Vaccines for other viruses don't work for coronavirus. Vaccines work by boosting the person's own immune response against inactivated viral antigens that we introduce in his body through the vaccines. These antigens are highly specific. Newly formed viruses carry new antigens that the body does not recognize that we need to identify and isolate first in order to develop a vaccine for this new virus. Then we will need some time to test the vaccines. These testings will get a fast-track designation, but still they will need some months to develop.

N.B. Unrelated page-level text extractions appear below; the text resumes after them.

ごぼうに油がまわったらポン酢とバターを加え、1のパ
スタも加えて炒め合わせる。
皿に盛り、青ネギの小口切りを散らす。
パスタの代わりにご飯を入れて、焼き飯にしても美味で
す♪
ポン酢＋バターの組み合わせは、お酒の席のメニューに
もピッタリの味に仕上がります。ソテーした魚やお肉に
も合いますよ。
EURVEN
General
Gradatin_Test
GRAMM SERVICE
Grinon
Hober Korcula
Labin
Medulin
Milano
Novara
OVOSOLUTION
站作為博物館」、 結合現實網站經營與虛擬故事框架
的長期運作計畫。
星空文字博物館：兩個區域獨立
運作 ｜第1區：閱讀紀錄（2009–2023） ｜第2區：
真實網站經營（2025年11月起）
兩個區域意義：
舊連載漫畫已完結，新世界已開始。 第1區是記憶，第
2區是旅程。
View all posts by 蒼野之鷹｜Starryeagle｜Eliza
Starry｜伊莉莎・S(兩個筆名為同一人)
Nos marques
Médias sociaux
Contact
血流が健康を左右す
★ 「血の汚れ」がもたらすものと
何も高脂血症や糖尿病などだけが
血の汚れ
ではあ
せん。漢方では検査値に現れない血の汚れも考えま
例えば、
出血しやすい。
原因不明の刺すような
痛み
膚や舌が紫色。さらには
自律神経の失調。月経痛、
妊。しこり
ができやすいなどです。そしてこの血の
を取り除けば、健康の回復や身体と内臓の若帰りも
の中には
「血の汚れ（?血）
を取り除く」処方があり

During the years we have developed several novel anti-viral drugs (to combat diseases like AIDS, hepatitis C, influenza, etc). Some of them are irrelevant for coronavirus, such as Tamiflu, which is directed against an enzyme uniquely found in influenza viruses but not in coronaviruses. Some others theoretically could be useful against coronavirus. However, we cannot do medicine with anecdotes of 1 or 2 people being healed or improved after the use of some antivirals. Especially when we deal with diseases like viral diseases, where most people will improve without treatment anyway (Its funny how some people still think that one or two pills of antibiotics was the reason why a flu they once had, quickly subsided). We need to test all these drugs in credible and controlled studies before we claim that they trully carry activity against coronavirus.
A person that has been infected by a virus, carries antibodies and memory cells in his blood plasma, able to recognize and fight a reinfection. This is not something new or unexpected. This is how vaccines were discovered in the first place. However, the general application of this method to the entire population in the case of a pandemy is highly controversial at best and the challenges are huge.